Minister for Youth and Sports
- In office 8 October 2021 – 26 December 2022
- President: Bidya Devi Bhandari
- Prime Minister: Sher Bahadur Deuba
- Preceded by: Ekbal Miya
- Succeeded by: Dig Bahadur Limbu

Member of Parliament, Pratinidhi Sabha
- In office 4 March 2018 – 18 September 2022
- Preceded by: Dev Raj Bhar (as Member of the Constituent Assembly)
- Succeeded by: Surya Prasad Dhakal
- Constituency: Banke 1

Personal details
- Born: 28 August 1971 (age 54) Banke District
- Party: CPN (Maoist Centre)
- Other party: Nepal Communist Party (2018-2021)
- Nickname: Athak

= Maheshwar Jung Gahatraj =

Nepali politician

Maheshwar Jung Gahatraj (alt. forename: Maheshwor; alt. middle name:Jang, Janga; nickname:Athak) (born August 28, 1971) is a Nepali communist politician and a former member of the Pratinidhi Sabha of the federal parliament of Nepal. He also previously served as the Minister for Youth and Sports between 8 October 2021 to 26 December 2022. He was the commander of the first attack carried out by the Maoists, that began the Nepalese civil war.

==Political career==
Gahatraj was a member of CPN (Masal) until 1987. He joined the Maoist party, and during the civil war, was the party "In-Charge" for Rukum, Banke, Bardiya, Surkhet, Humla, Kalikot, Jumla and Mugu districts. At the commencement of the maoist insurgency in Nepal in 1996, he was the commander of the first attack against Nepali government, carried out on the police post in Radijyula, Aathbiskot of Rukum. As of 2013, he was the central committee member of the Maoist party, having been in the role since 2003. After the maoists joined the peace process, he focused his political activities from Banke District, and was the candidate for the party from Banke-1 constituency in 2013 constituent assembly elections.
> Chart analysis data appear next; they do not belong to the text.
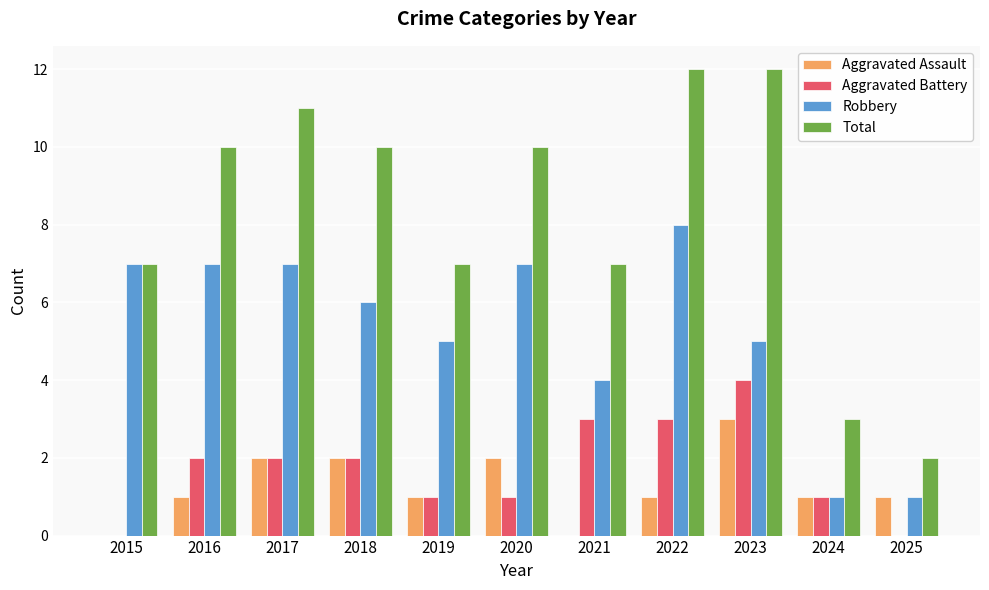

True or false: Robbery has a value of 9 at 2023.

False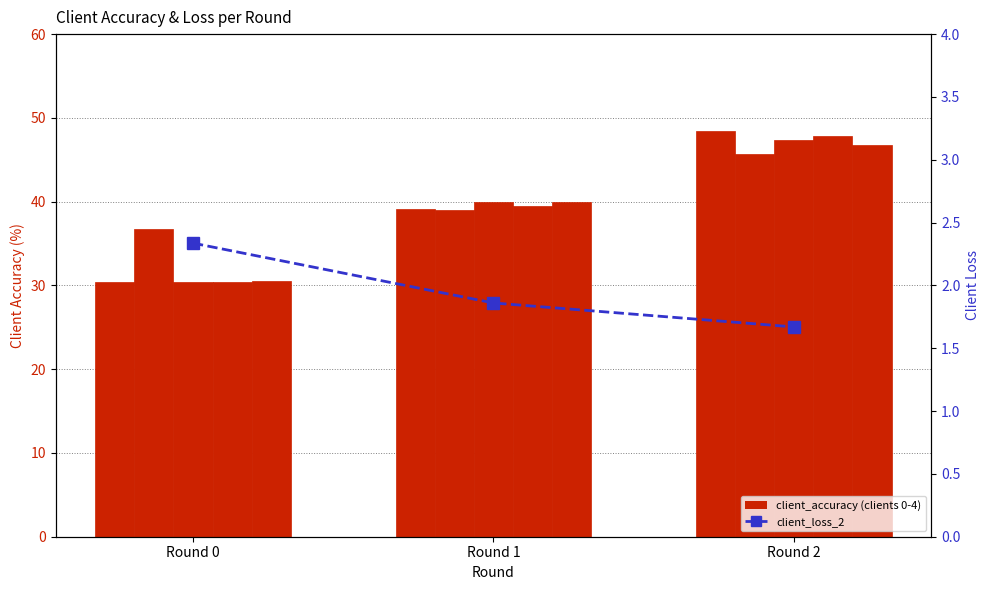

Rank the categories by client_accuracy_2 value from lowest to highest.

Round 0, Round 1, Round 2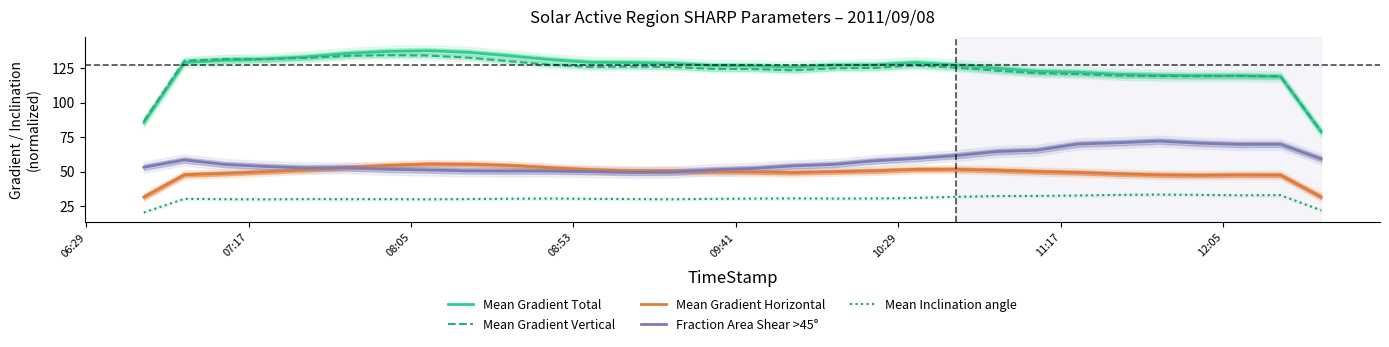

In Mean Gradient Vertical, how many points are higher than both neighbors (excluding endpoints)?

4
In the 2017 legislative election, he was elected to parliament under the first-past-the-post representing CPN (Maoist Centre) of the left alliance in Banke-1 constituency. He defeated his nearest rival, Madhav Ram Khatri of Nepali Congress, acquiring 31,173 votes to Khatri's 28,217.

Following the merger of CPN (Maoist Centre) with CPN UML to form Nepal Communist Party (NCP), he represents the new party in parliament. He was also elected "Co-Incharge" of the party for Banke District.